======== Records provided ========
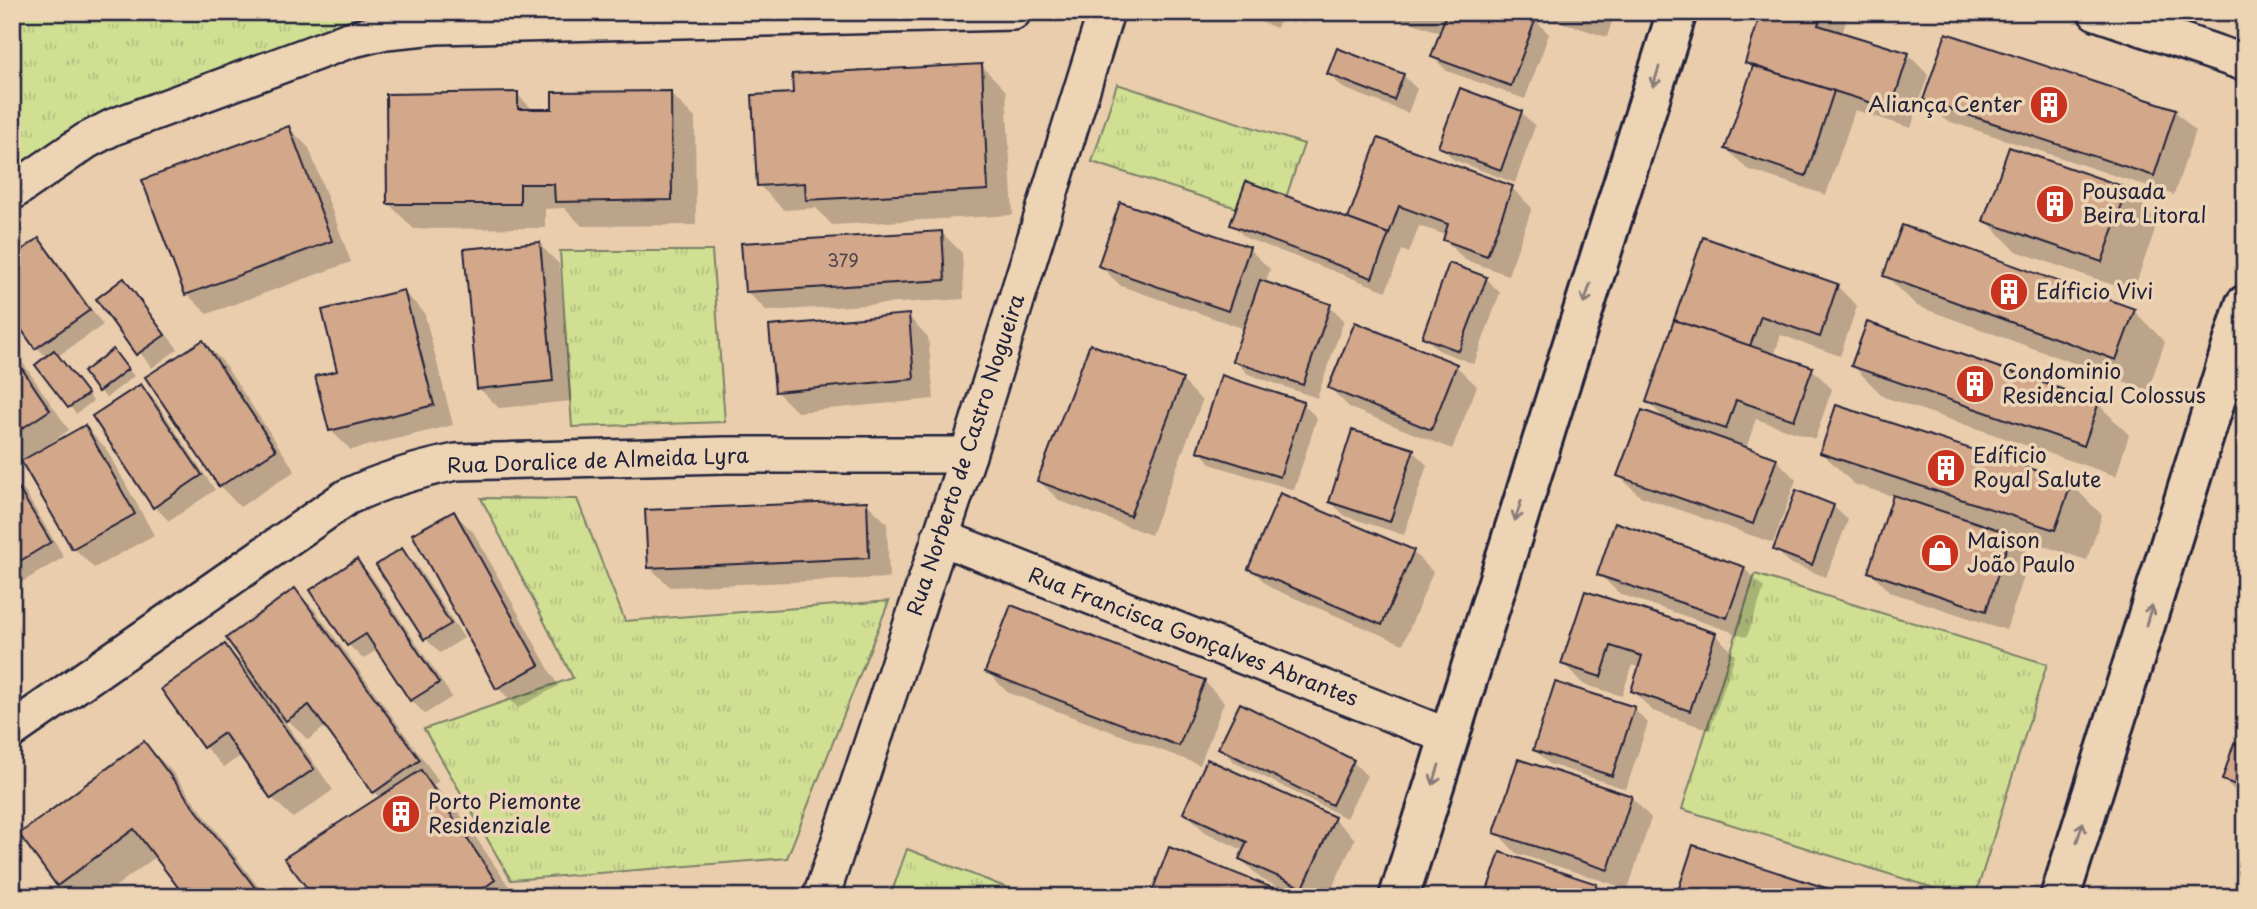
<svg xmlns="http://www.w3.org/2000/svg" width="2257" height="909" font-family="'Playpen Sans',sans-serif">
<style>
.grass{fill:url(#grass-tufts);stroke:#7a8067;stroke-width:2}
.shadow{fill:#0003}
.building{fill:#d3a78a;stroke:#22223b;stroke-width:2}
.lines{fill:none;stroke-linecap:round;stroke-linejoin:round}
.street-casing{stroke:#22223b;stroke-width:40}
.primary-casing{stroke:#22223b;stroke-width:44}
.street{stroke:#edd4b5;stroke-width:35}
.primary{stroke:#edd4b5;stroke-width:38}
.oneway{stroke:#887b78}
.labels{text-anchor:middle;stroke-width:7;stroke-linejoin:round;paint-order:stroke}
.number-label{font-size:18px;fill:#4e434f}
.poi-label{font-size:21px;fill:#22223b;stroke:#edd4b5;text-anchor:start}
.street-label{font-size:21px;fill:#22223b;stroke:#edd4b5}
</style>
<defs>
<pattern id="grass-tufts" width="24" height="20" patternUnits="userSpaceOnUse" patternTransform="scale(1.75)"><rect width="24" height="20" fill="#d1df93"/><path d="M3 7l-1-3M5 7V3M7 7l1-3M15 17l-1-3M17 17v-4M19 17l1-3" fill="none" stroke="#b3bf80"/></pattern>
</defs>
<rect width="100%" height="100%" fill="#eacdad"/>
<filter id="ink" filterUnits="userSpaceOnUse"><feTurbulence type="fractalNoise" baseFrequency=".0143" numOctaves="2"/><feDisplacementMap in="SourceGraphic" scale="14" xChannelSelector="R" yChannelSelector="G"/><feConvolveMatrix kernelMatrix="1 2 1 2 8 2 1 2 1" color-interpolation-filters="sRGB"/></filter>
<g filter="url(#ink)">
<g class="grass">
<polygon points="12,12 1113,12 1111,17 376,44 98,141 12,201"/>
<polygon points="1117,84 1304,144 1278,221 1092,162"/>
<polygon points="560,251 712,251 725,422 572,427"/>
<polygon points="481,498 577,499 625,621 889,601 787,858 511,880 424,729 573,678"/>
<polygon points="1755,574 2047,664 1975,897 1962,897 1682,809"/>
<polygon points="907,849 1031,897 890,897"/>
</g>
<g class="shadow">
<polygon points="1233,12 1283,12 1277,28"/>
<polygon points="1383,12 1514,12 1535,20 1549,34 1525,99 1447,71 1433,57 1441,33"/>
<polygon points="1530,12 1615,12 1607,37"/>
<polygon points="1763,12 1849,12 1842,34 1908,54 1928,75 1911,128 1855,110 1826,195 1747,169 1727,149 1753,69 1747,62"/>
<polygon points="981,65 1006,91 1013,215 832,225 816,208 784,210 759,185 795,95"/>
<polygon points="1329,74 1403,75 1417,89 1408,113 1343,88"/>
<polygon points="670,93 695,118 696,225 582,226 564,208 545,209 545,228 414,229 389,204 517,94 533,110 554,110"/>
<polygon points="1925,99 2175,111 2195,131 2174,195 1945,120"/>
<polygon points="1521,112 1535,126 1515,183 1454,160 1440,146"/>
<polygon points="289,128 309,148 351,262 207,314 187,294"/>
<polygon points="1379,140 1512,188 1532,208 1508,275 1465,260 1445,240 1446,235 1419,226 1409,253 1402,250 1386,291 1246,238 1232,224 1355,223"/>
<polygon points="2127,190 2158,221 2133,292 2016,251 1985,220"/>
<polygon points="1121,204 1249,249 1270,269 1265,284 1330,306 1344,320 1317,398 1248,374 1234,360 1245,329 1121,286 1100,266"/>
<polygon points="942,233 962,253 964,299 767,311 746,291"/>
<polygon points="1704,239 1837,286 1857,306 1840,356 1781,335 1774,356 1812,369 1832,389 1815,439 1756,419 1746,449 1776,459 1796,480 1773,543 1640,496 1619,476 1666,420 1648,402"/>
<polygon points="38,240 52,254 103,325 58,356 93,401 76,414 37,365 47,358 37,347"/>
<polygon points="539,244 559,264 572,401 499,408 479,388"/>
<polygon points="1885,275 2134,311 2165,342 2148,390 1917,306"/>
<polygon points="1486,278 1500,293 1474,364 1438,350 1424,336"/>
<polygon points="124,281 178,349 152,368 98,299"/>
<polygon points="404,292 424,312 453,425 351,450 330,430"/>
<polygon points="908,316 928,337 934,399 797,412 776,391"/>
<polygon points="203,342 223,362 295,471 240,507 220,486 148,378"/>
<polygon points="12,347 69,430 49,444 50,446 85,427 105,447 154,535 94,568 74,548 23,461 12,468"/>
<polygon points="120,358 134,376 106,398 85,372"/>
<polygon points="1456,366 1477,386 1452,449 1350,408 1330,388"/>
<polygon points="1853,366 2098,404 2129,435 2116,476 1884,397"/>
<polygon points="1182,380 1202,401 1151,535 1060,501 1039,481"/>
<polygon points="141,386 155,400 215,490 169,521 155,507 94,417"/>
<polygon points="1303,404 1317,418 1294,490 1213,465 1199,451"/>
<polygon points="1413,451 1427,465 1404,535 1345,516 1331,502"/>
<polygon points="1822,453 2071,484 2102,515 2087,560 2010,535 2031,556 2006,630 1890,592 1870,571 1895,497 1854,484"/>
<polygon points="12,480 25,492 64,557 12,588"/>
<polygon points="866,503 887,523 889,578 670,587 649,567"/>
<polygon points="1833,506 1848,520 1826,577 1789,563 1775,549"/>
<polygon points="454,513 474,533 558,686 518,708 498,688"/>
<polygon points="402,550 416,564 464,638 440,653 426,639 379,565"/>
<polygon points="1413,552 1433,572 1403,644 1271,588 1250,568"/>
<polygon points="357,561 371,575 452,697 425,714 411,700 378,649 363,659 349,645 312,591"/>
<polygon points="1744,568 1764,588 1747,637 1620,594 1599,574"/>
<polygon points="294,590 315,610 439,781 433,785 456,808 516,897 315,897 380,798 326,726 308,740 288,720"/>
<polygon points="1586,593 1715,634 1735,655 1710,730 1653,711 1633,691 1640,668 1632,665 1622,696 1583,684 1563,663"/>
<polygon points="225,646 247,668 333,790 293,818 272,798 242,755 224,767 204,746"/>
<polygon points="987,671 1204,681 1224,702 1200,765 1007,692"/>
<polygon points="1634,709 1648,723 1626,789 1549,764 1535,750"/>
<polygon points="144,743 169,768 266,897 173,897 182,890 157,856 101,897 71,897 59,885"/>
<polygon points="1220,748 1353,762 1367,776 1346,818 1234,762"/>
<polygon points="2245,748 2245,801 2224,780"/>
<polygon points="1208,761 1334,819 1355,839 1328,897 1300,897 1261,879 1241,859 1245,851 1205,832 1185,812"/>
<polygon points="1631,797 1651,818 1628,889 1516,853 1496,832"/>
<polygon points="1596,886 1607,897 1487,897"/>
</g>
<g class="building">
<polygon points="1447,12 1519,12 1536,18 1511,86 1431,57"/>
<polygon points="1569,12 1588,12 1587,18"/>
<polygon points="1761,12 1822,12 1818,25 1909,53 1891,109 1745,63"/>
<polygon points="1946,33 2176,109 2154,176 1923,100"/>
<polygon points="1337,48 1404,74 1394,100 1327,74"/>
<polygon points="982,64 988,190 806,200 805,183 757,186 752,95 793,93 792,74"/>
<polygon points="1753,66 1834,91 1806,176 1725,149"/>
<polygon points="1460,88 1522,111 1501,170 1438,147"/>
<polygon points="671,91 672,200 555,202 554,184 520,184 520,204 387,204 386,94 518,92 518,109 552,109 552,92"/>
<polygon points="289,126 332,241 185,295 142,180"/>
<polygon points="1378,138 1513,186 1487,256 1443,240 1448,224 1399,206 1389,234 1348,219"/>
<polygon points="2009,147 2128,188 2102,262 1983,221"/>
<polygon points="1246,181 1389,234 1372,278 1230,225"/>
<polygon points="1120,202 1250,247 1228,311 1098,266"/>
<polygon points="1902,225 2135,309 2116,360 1883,276"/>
<polygon points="942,231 945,280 745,292 741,243"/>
<polygon points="1703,237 1838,284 1820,337 1761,316 1750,346 1674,320"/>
<polygon points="39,238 90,310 35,349 12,316 12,257"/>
<polygon points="540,242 553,381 477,389 464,249"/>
<polygon points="1449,263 1487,277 1459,351 1422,337"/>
<polygon points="124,278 165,335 136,355 96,299"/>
<polygon points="1260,280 1331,304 1303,385 1232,361"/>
<polygon points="404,290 434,405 329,431 315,376 337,371 322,310"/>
<polygon points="909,314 914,379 775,392 769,326"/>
<polygon points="1674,320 1813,367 1794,420 1736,400 1726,429 1646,402"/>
<polygon points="1355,322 1457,364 1431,430 1328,388"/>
<polygon points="1867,322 2099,402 2084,446 1851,366"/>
<polygon points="203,340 276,450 219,487 145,377"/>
<polygon points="1090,344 1183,379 1130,516 1037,481"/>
<polygon points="113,349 128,369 98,392 83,372"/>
<polygon points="54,350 88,394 68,408 35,365"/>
<polygon points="12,354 50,410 12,435"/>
<polygon points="1221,375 1304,402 1280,477 1197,451"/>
<polygon points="141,384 202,475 153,508 92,416"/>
<polygon points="1836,405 2072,482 2055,530 1820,453"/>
<polygon points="1642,410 1777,458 1753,524 1617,476"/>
<polygon points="85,425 135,514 72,549 21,461"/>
<polygon points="1352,430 1414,449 1390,522 1329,502"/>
<polygon points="12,478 51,542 12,566"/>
<polygon points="1796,490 1834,505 1812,565 1773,550"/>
<polygon points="1280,493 1414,550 1382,625 1248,569"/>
<polygon points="1893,495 2011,534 1986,611 1868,572"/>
<polygon points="867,501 869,558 648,568 645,510"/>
<polygon points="454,511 539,665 496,689 412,534"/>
<polygon points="1615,522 1745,567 1727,618 1597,575"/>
<polygon points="402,548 451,624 424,640 376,565"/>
<polygon points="357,559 439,683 410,701 366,634 347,646 310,590"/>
<polygon points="295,588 420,760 373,793 309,705 286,721 226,638"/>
<polygon points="1585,591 1716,633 1690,711 1631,691 1642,656 1611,646 1601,677 1561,664"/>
<polygon points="1011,605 1205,680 1179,746 985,672"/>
<polygon points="225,644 314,769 271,799 224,733 203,748 161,689"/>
<polygon points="1555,682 1635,707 1612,776 1533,750"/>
<polygon points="1240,703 1354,760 1332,805 1218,748"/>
<polygon points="144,741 262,897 170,897 180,890 134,829 57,886 19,834"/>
<polygon points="2234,743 2245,746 2245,788 2222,780"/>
<polygon points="1207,759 1335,817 1303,888 1239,859 1247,842 1183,813"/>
<polygon points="1518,759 1632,796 1608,870 1494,833"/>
<polygon points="421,770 495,880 471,897 314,897 284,858"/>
<polygon points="1693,845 1854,897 1686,897 1677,894"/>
<polygon points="1169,847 1296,897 1150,897"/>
<polygon points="1500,852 1597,884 1592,897 1485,897"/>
</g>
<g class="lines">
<g class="street-casing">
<g id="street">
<polyline points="2096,12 2245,63"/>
<polyline points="12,192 86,141 113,127 349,40 386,31 436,26 1013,12"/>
<polyline points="940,537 1447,736"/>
<path d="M 12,730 L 347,497 C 383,480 417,470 456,462 L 725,455 L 968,455"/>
<polyline points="821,897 968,455 1106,12"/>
</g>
</g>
<g class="primary-casing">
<g id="primary">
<polyline points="1399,897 1677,12"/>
<polyline points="2060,897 2245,305"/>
</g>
</g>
<use href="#street" class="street"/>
<use href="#primary" class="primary"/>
</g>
<defs><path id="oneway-shaft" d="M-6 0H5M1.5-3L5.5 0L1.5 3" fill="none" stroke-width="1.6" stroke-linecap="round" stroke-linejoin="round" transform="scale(1.75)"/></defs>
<g class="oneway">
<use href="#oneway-shaft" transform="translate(1656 77) rotate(107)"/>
<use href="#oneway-shaft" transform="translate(1587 294) rotate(108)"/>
<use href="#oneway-shaft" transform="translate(1518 511) rotate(108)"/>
<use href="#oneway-shaft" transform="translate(2149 615) rotate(-73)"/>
<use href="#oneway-shaft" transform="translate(1436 775) rotate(107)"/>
<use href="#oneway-shaft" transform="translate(2080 832) rotate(-72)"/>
</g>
</g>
<defs>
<g id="building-disc" transform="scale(2.0125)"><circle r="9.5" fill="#c8321e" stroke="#edd4b5"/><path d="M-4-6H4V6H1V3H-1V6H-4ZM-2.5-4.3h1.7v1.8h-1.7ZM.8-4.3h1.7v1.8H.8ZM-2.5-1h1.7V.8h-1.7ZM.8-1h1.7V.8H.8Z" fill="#fff"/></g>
<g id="shop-disc" transform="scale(2.0125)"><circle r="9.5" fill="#c8321e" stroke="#edd4b5"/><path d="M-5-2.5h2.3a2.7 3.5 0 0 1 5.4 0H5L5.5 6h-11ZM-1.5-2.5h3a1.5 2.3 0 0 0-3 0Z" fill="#fff"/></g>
</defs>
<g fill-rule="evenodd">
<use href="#building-disc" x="2049" y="105"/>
<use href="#building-disc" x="2055" y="204"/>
<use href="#building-disc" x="2009" y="292"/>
<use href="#building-disc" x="1975" y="384"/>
<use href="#building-disc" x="1946" y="468"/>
<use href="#shop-disc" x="1940" y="553"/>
<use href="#building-disc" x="401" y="814"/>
</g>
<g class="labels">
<g class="number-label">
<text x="843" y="267">379</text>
</g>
<g class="poi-label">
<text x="2022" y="112" text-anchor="end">Aliança Center</text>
<text x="2082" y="199">Pousada<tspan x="2082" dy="24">Beira Litoral</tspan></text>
<text x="2036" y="299">Edíficio Vivi</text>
<text x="2002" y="379">Condominio<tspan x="2002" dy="24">Residencial Colossus</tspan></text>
<text x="1973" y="463">Edíficio<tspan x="1973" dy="24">Royal Salute</tspan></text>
<text x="1967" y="548">Maison<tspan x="1967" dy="24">João Paulo</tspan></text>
<text x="428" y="809">Porto Piemonte<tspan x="428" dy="24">Residenziale</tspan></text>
</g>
<g class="street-label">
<text transform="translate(966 455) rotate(-72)" y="7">Rua Norberto de Castro Nogueira</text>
<text transform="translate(598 461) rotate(-2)" y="7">Rua Doralice de Almeida Lyra</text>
<text transform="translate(1193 637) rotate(21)" y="7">Rua Francisca Gonçalves Abrantes</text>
</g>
</g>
<rect width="2257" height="909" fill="none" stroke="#edd4b5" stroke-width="42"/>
<rect x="21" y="21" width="2215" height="867" fill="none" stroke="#22223b" stroke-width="2.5" filter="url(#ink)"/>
</svg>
========
§ Requirement
In the entries above, find each line with "lines" and copy it.

§ Completed exercise
.lines{fill:none;stroke-linecap:round;stroke-linejoin:round}
<g class="lines">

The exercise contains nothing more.